[Work instructions] Repeat exactly the lines of the material below that run from the "We are after" line to the "Kindly draw around" line, including both, and do not carry over any pictures.

[Records for processing]
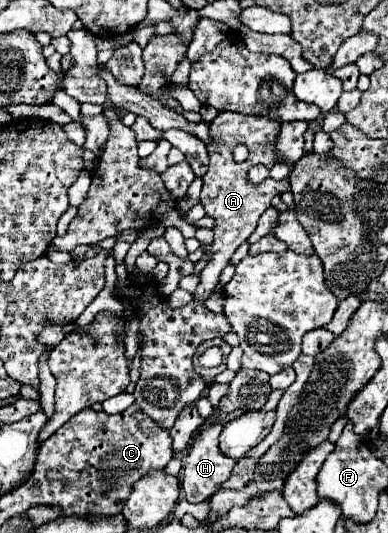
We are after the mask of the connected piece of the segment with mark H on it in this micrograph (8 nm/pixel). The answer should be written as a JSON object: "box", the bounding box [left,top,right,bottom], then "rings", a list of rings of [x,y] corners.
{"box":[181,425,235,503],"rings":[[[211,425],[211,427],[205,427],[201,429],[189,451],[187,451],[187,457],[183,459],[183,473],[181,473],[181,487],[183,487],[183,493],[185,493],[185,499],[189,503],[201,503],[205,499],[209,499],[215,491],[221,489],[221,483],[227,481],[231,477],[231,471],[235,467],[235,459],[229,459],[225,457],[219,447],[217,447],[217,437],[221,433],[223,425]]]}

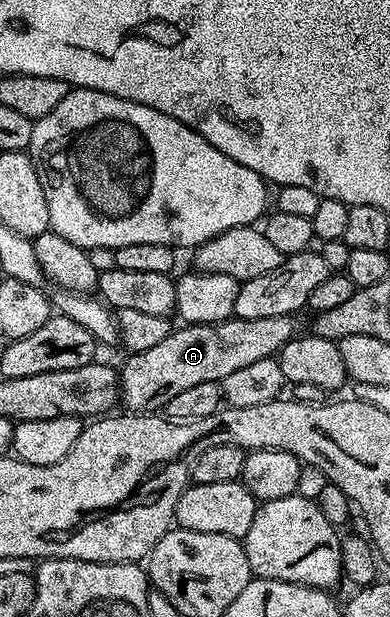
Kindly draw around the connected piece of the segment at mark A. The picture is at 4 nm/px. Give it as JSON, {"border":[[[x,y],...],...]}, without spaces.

--

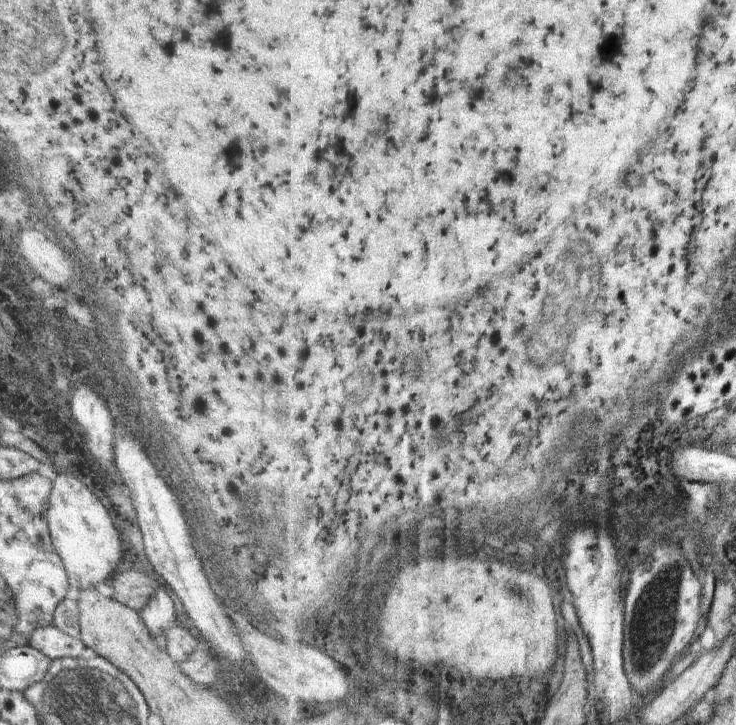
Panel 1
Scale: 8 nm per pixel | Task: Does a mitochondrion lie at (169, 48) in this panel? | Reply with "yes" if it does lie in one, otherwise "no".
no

* * *

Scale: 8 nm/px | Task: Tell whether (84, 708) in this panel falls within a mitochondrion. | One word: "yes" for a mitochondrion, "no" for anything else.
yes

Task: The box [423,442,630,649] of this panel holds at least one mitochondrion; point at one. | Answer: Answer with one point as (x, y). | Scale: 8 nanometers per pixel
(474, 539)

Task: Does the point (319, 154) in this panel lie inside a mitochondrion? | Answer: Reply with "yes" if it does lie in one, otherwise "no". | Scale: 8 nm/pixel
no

[Answer section]
We are after the mask of the connected piece of the segment with mark H on it in this micrograph (8 nm/pixel). The answer should be written as a JSON object: "box", the bounding box [left,top,right,bottom], then "rings", a list of rings of [x,y] corners.
{"box":[181,425,235,503],"rings":[[[211,425],[211,427],[205,427],[201,429],[189,451],[187,451],[187,457],[183,459],[183,473],[181,473],[181,487],[183,487],[183,493],[185,493],[185,499],[189,503],[201,503],[205,499],[209,499],[215,491],[221,489],[221,483],[227,481],[231,477],[231,471],[235,467],[235,459],[229,459],[225,457],[219,447],[217,447],[217,437],[221,433],[223,425]]]}

Kindly draw around the connected piece of the segment at mark A. The picture is at 4 nm/px. Give it as JSON, {"border":[[[x,y],...],...]}, without spaces.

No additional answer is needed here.